I wrote this two part guide a while ago:



It explains how you can write completion scripts - though as the previous answer indicates what you want should be already available to you.

  • Thank you Steve! I was able to use your guide to enable SSH autocompletion in Ubuntu which is an especially problematic system due to known_hosts hashing.
    – dotancohen
    Jan 28, 2015 at 16:56

This is what I have in my .bashrc for ssh hostname completion :

SSH_COMPLETE=( $(cut -f1 -d' ' ~/.ssh/known_hosts |\
                 tr ',' '\n' |\
                 sort -u |\
                 grep -e '[:alpha:]') )
complete -o default -W "${SSH_COMPLETE[*]}" ssh

This functionality is already provided by bash completion.

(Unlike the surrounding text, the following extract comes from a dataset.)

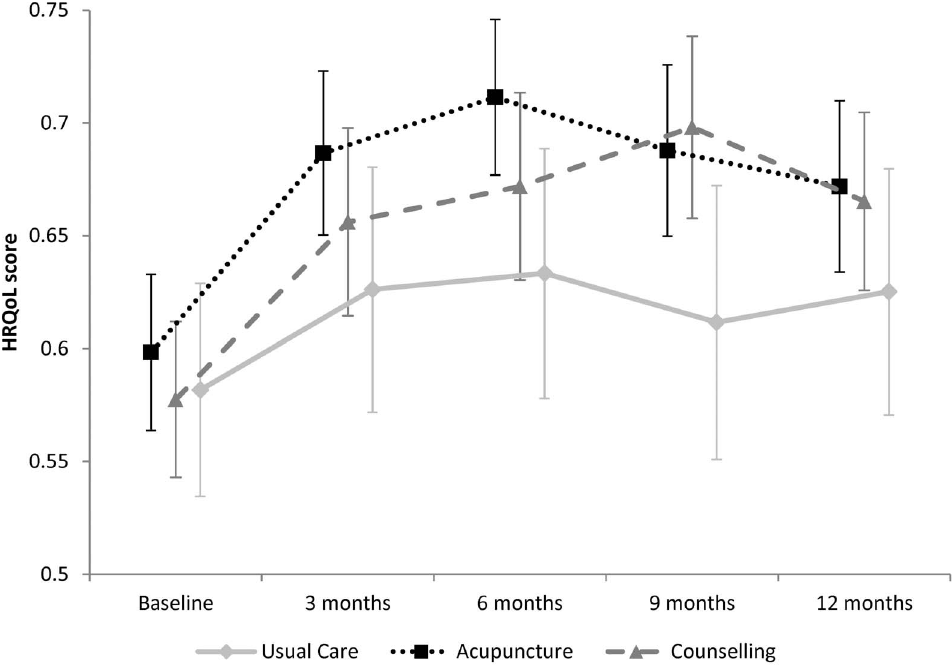
Figure 1. Health-related quality-of-life scores over time and by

The actual file if you want to edit its functionality is /etc/bash_completion.d/ssh.

This is provided by the package bash-completion.

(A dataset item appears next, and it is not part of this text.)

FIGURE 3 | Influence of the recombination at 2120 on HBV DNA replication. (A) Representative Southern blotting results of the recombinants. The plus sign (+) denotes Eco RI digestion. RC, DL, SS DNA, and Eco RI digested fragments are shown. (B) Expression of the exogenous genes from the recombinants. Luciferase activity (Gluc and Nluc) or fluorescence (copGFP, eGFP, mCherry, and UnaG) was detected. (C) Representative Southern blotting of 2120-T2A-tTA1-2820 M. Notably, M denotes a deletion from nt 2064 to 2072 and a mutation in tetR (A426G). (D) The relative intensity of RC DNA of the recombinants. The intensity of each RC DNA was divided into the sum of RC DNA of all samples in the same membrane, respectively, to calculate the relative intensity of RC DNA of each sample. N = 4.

On typing ssh < TAB > it will list all hosts in /etc/hosts and ~/.ssh/config in one list.

If you have the User specified for a given host you don't need to specify this when using ssh.

So if you want to ssh to server brandon

Type ssh br< TAB > and it should autocomplete the word brandon as long as that host is in either /etc/hosts or ~/.ssh/config.

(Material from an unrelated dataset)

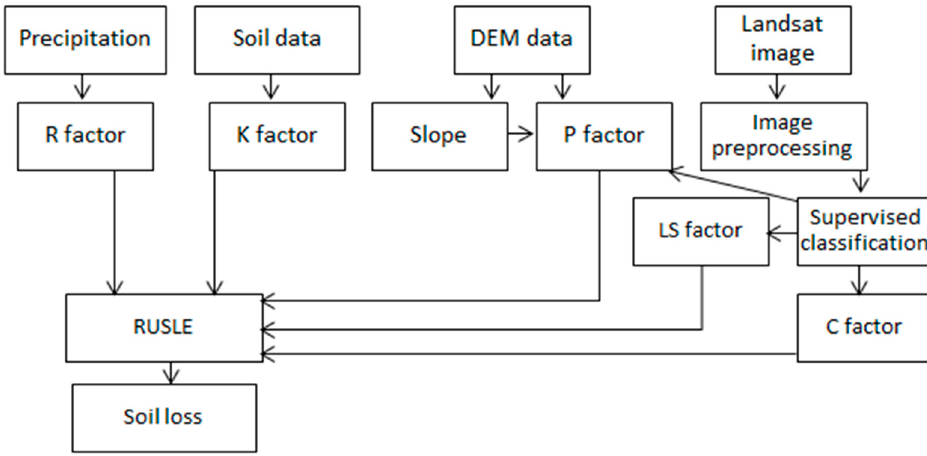
Figure 3. Methodology flow chart showing revised universal soil loss equation (RUSLE) model for soil loss estimation [88].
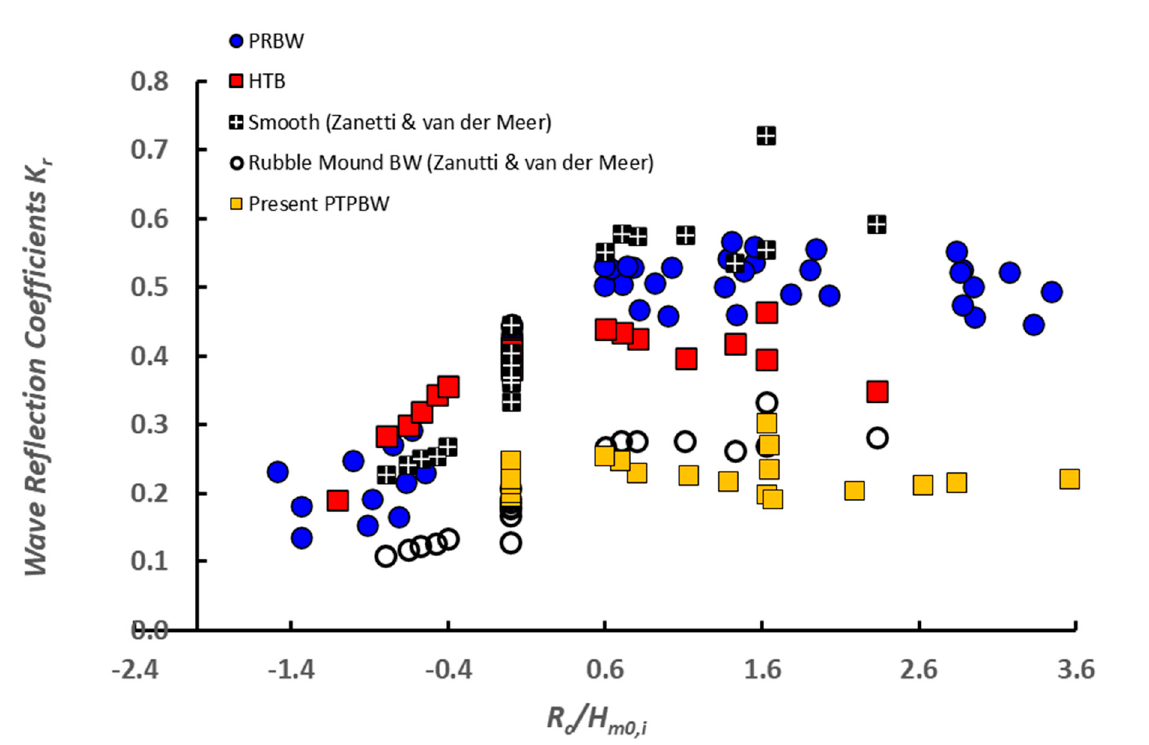
Figure 16. Wave reflection coefficients versus relative crest freeboards of different breakwaters: PRBW (Le Xuan Tu et al., 2020) [10], HTB (Le Xuan Tu et al., 2022) [11], smooth breakwater (Zanutti and van der Meer, 2008) [4], and rubble-mound BW (Zanutti and van der Meer, 2008) [4].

  • "This is provided by the package bash-completion." Isn't this making an assumption about OS/distribution is being used? I would think FreeBSD would use a different package than Ubuntu Linux, for example.
    – Powerlord
    Aug 16, 2010 at 20:35
  • Apologies R. Bemrose you are right. I have been jumping between Ubuntu Stack Exchange and Server Fault and you are correct that I assumed the OS is Linux. Aug 16, 2010 at 20:46
  • thanks for this answer. but how can I add a server to the ~/.ssh/config file, I can't find the correct syntax ?
    – BiAiB
    Nov 23, 2011 at 11:16
  • 1
    @BiAiB: An example from my .ssh/config file is .... : Host nemesis {newline} User richard {newline} Hostname {newline} IdentityFile ~/.ssh/id_rsa. That sort of entry will work. FOr more info check out man ssh_config. Nov 25, 2011 at 22:36

If you are on an Ubuntu Server machine, then you should know that in Ubuntu the entries in ~/.ssh/known_hosts are hashed, so SSH completion cannot read them. The Canonical devs consider this a feature, not a bug. Even by adding HashKnownHosts no to ~/.ssh/config and /etc/ssh/ssh_config I was unable to prevent the host hashing.

However, you can read the configured entries from ~/.ssh/config, which are not hashed. Based on the links from Steve Kemp's answer, here is a script for Bash Completion that reads the entries from that file:

    local cur prev opts
    opts=$(grep '^Host' ~/.ssh/config | awk '{print $2}')

    COMPREPLY=( $(compgen -W "$opts" -- ${cur}) )
    return 0
complete -F _ssh ssh

Put that script in /etc/bash_completion.d/ssh and then source it with the following command:

$ . /etc/bash_completion.d/ssh

If you're on a mac you can use Homebrew to install bash-completion:

brew install bash-completion

Add the following to ~/.bash_profile

if [ -f /usr/local/etc/bash_completion ]; then
. /usr/local/etc/bash_completion

If you've installed bash-completion with MacPorts, add this to the bash_profile

if [ -f /opt/local/etc/bash_completion ]; then
. /opt/local/etc/bash_completion

Now you have the package / functionality that Richard Holloway was talking about.